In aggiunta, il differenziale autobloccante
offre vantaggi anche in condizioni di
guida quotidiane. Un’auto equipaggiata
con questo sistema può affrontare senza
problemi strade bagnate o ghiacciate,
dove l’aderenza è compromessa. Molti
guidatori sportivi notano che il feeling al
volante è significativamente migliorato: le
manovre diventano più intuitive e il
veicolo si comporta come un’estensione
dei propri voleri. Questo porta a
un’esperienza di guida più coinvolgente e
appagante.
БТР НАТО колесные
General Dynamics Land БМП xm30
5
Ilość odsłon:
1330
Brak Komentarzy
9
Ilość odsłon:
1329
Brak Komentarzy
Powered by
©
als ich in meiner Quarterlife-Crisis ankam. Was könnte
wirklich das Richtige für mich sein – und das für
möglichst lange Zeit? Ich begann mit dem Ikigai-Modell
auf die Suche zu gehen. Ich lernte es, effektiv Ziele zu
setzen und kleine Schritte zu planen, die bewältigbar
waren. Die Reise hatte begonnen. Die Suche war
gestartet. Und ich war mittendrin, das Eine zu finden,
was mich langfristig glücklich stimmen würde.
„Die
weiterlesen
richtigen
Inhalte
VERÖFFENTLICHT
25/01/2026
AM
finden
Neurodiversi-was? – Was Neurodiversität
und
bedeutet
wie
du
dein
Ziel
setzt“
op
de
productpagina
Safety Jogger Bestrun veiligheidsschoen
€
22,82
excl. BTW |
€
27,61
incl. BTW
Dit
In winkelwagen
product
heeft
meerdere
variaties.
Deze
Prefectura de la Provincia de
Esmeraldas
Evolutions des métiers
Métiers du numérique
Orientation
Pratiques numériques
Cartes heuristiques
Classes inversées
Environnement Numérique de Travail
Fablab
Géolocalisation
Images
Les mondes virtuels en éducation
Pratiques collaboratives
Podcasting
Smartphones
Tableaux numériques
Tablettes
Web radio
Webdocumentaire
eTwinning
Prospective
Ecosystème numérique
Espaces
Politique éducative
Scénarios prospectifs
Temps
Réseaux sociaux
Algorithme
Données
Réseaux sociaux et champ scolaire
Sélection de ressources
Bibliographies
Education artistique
____
Requirement: Pick out every line in the records above that contains the word "mich", and copy each such line in full.

Response:
wirklich das Richtige für mich sein – und das für
was mich langfristig glücklich stimmen würde.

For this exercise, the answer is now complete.